AB 100 full bill history: https://docs.legis.wisconsin.gov/2011/proposals/ab100
Act 271 (Senate Bill 536)
This law makes a number of changes related to the state’s child trafficking laws. Among its provisions, it allows a prosecution for trafficking of a child to be commenced any time prior to the victim reaching the age of 45 years – prior law allowed a prosecution until the victim reached the age of 24. This law also extends evidentiary rape shield protections to victims of the following crimes: child enticement, soliciting a child for prostitution, and sexual intercourse with a child age 16 or older. Additionally, the law allows a court to terminate a person’s parental rights if the parent committed child trafficking of any child. The law also makes knowingly accessing pornographic material of a child engaged in sexually explicit conduct a felony. WCASA supported this legislation.
SB 536 full bill history: https://docs.legis.wisconsin.gov/2011/proposals/sb536
Act 269 (Assembly Bill 263)
This law allows law enforcement agencies to recoup the costs associated with responding to misleading information or physical evidence placed with the intent to mislead the officer, when the person responsible is convicted of obstruction. The original bill was amended to include some important exceptions, including: if the defendant is charged with obstruction because she/he recanted a report of sexual assault, if a victim of sexual assault was charged with obstruction because she/he omitted information or provided false information during the investigation, or if the defendant was charged solely because their report did not lead to criminal charges or a conviction against another person.
AB 263 full bill history: https://docs.legis.wisconsin.gov/2011/proposals/ab263
Act 238 (Senate Bill 394)
This new law established a pay progression plan for assistant district attorneys. The plan consists of 17 hourly salary steps and is to be based on merit. WCASA supported this legislation.

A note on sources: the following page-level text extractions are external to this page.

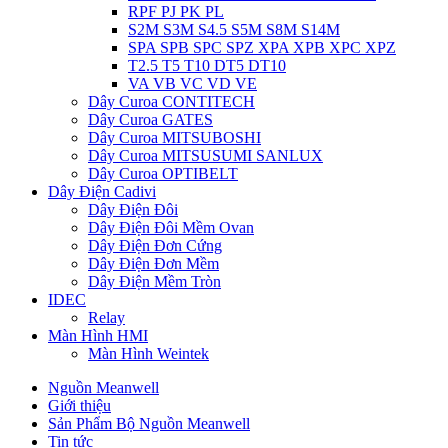
RPF PJ PK PL
S2M S3M S4.5 S5M S8M S14M
SPA SPB SPC SPZ XPA XPB XPC XPZ
T2.5 T5 T10 DT5 DT10
VA VB VC VD VE
Dây Curoa CONTITECH
Dây Curoa GATES
Dây Curoa MITSUBOSHI
Dây Curoa MITSUSUMI SANLUX
Dây Curoa OPTIBELT
Dây Điện Cadivi
Dây Điện Đôi
Dây Điện Đôi Mềm Ovan
Dây Điện Đơn Cứng
Dây Điện Đơn Mềm
Dây Điện Mềm Tròn
IDEC
Relay
Màn Hình HMI
Màn Hình Weintek
Nguồn Meanwell
Giới thiệu
Sản Phẩm Bộ Nguồn Meanwell
Tin tức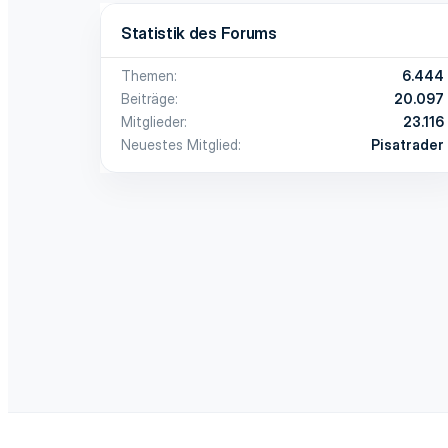
Statistik des Forums
Themen
6.444
Beiträge
20.097
Mitglieder
23.116
Neuestes Mitglied
Pisatrader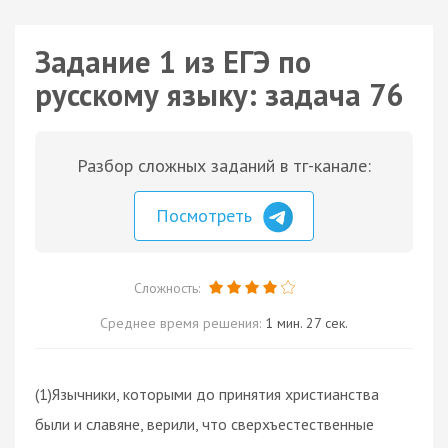
Задание 1 из ЕГЭ по
русскому языку: задача 76
Разбор сложных заданий в тг-канале:
Посмотреть
Сложность:
Среднее время решения:
1 мин. 27 сек.
(1)Язычники, которыми до принятия христианства
были и славяне, верили, что сверхъестественные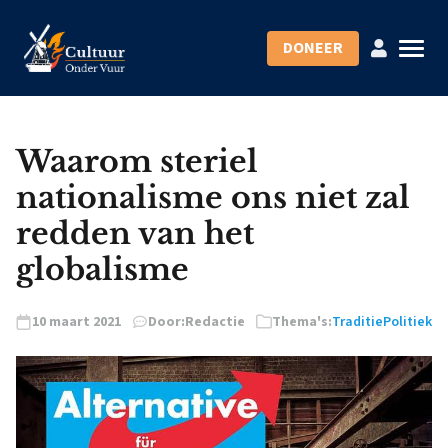
DONEER
Waarom steriel
nationalisme ons niet zal
redden van het
globalisme
10 maart 2021
Door:
Redactie
Thema's:
Traditie
Politiek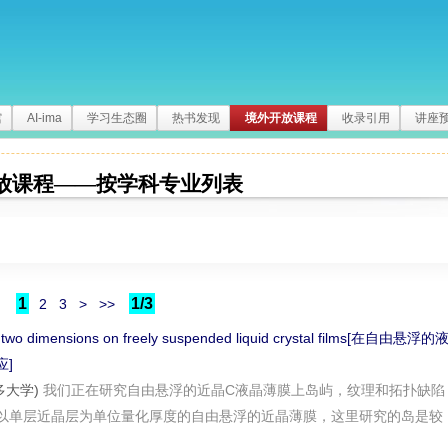
馆
AI-ima
学习生态圈
热书发现
境外开放课程
收录引用
讲座
放课程——按学科专业列表
1
1/3
2
3
>
>>
in two dimensions on freely suspended liquid crystal films[在自由悬浮的
]
拉多大学)
我们正在研究自由悬浮的近晶C液晶薄膜上岛屿，纹理和拓扑缺陷
以单层近晶层为单位量化厚度的自由悬浮的近晶薄膜，这里研究的岛是较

SB 394 full bill history: https://docs.legis.wisconsin.gov/2011/proposals/sb394
Act 285 (Senate Bill 399)
This law makes hearsay evidence admissible at a preliminary examination. The court may rely on hearsay evidence to determine whether there is probable cause that the defendant committed a crime. This new law may have a significant positive impact for sexual assault survivors by allowing the case to proceed without the survivor having to testify at a preliminary hearing. WCASA supported this legislation.

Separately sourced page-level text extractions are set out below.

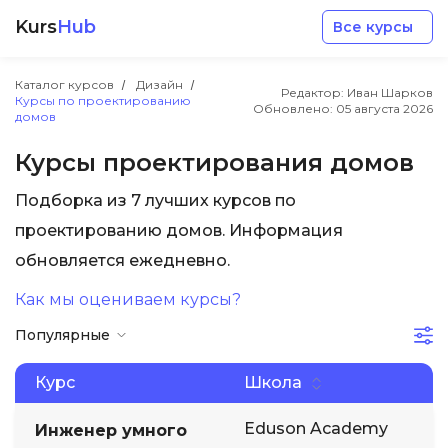
Kurs
Hub
Все курсы
Каталог курсов
Дизайн
Редактор: Иван Шарков
Курсы по проектированию
Обновлено:
05 августа 2026
домов
Курсы проектирования домов
Подборка из 7 лучших курсов по
Разработка
проектированию домов. Информация
обновляется ежедневно.
Маркетинг
Как мы оцениваем курсы?
Дизайн
Популярные
Аналитика
Курс
Школа
Eduson Academy
Инженер умного
Менеджмент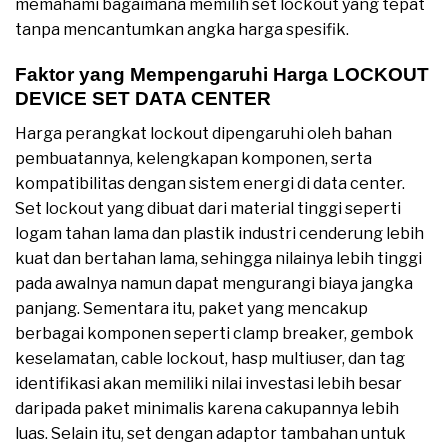
memahami bagaimana memilih set lockout yang tepat
tanpa mencantumkan angka harga spesifik.
Faktor yang Mempengaruhi Harga LOCKOUT
DEVICE SET DATA CENTER
Harga perangkat lockout dipengaruhi oleh bahan
pembuatannya, kelengkapan komponen, serta
kompatibilitas dengan sistem energi di data center.
Set lockout yang dibuat dari material tinggi seperti
logam tahan lama dan plastik industri cenderung lebih
kuat dan bertahan lama, sehingga nilainya lebih tinggi
pada awalnya namun dapat mengurangi biaya jangka
panjang. Sementara itu, paket yang mencakup
berbagai komponen seperti clamp breaker, gembok
keselamatan, cable lockout, hasp multiuser, dan tag
identifikasi akan memiliki nilai investasi lebih besar
daripada paket minimalis karena cakupannya lebih
luas. Selain itu, set dengan adaptor tambahan untuk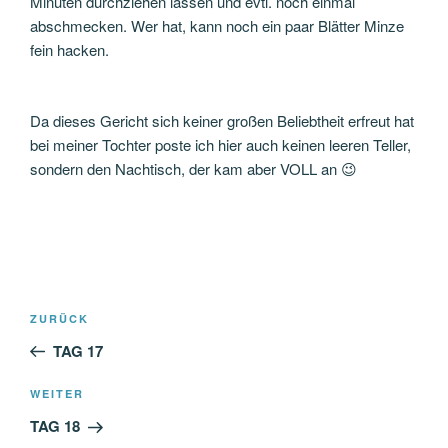
Minuten durchziehen lassen und evtl. noch einmal
abschmecken. Wer hat, kann noch ein paar Blätter Minze
fein hacken.
Da dieses Gericht sich keiner großen Beliebtheit erfreut hat
bei meiner Tochter poste ich hier auch keinen leeren Teller,
sondern den Nachtisch, der kam aber VOLL an 😉
Beitragsnavigation
Vorheriger
ZURÜCK
Beitrag
TAG 17
Nächster
WEITER
Beitrag
TAG 18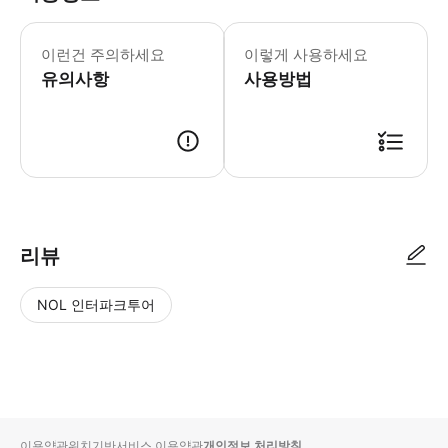
콘택트렌즈를 착용하는 경우, 착용하지 마
이런건 주의하세요
이렇게 사용하세요
유의사항
사용방법
● 예약접수 후 확정이 되면 이용가능합니다. ● 바우처에 안내된 사용 방법
리뷰
NOL 인터파크투어
NOL
별
사
에서
점
진/
작성
높
동
된
은
영
리뷰
순
상
이용약관
위치기반서비스 이용약관
개인정보 처리방침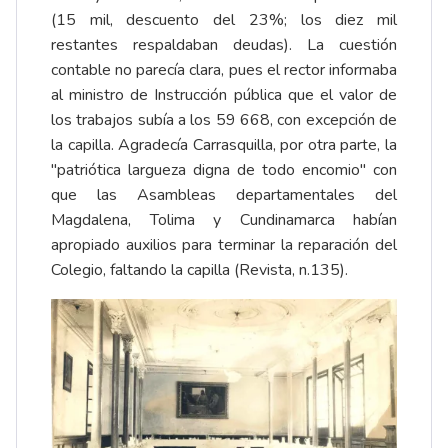
(15 mil, descuento del 23%; los diez mil
restantes respaldaban deudas). La cuestión
contable no parecía clara, pues el rector informaba
al ministro de Instrucción pública que el valor de
los trabajos subía a los 59 668, con excepción de
la capilla. Agradecía Carrasquilla, por otra parte, la
"patriótica largueza digna de todo encomio" con
que las Asambleas departamentales del
Magdalena, Tolima y Cundinamarca habían
apropiado auxilios para terminar la reparación del
Colegio, faltando la capilla (Revista, n.135).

SB 399 full bill history: https://docs.legis.wisconsin.gov/2011/proposals/sb399
Act 283 (Assembly Bill 232)
This new law confers upon victims the right to be treated with fairness, dignity, and respect for privacy by public officials, employees, or agencies. The bill also gives victims the ability to seek relief on their own when these rights have been violated. WCASA supported this legislation.
AB 232 full bill history: https://docs.legis.wisconsin.gov/2011/proposals/ab232
Act 272 (Assembly Bill 209)
This new law relates to the penalties for the crimes of sexual exploitation of a child and possession of child pornography. This law allows the court to depart from the mandatory minimum sentence if the court determines the following: the best interests of the community will be served, the public will not be harmed, and the offender is no more than 4 years older than the victim.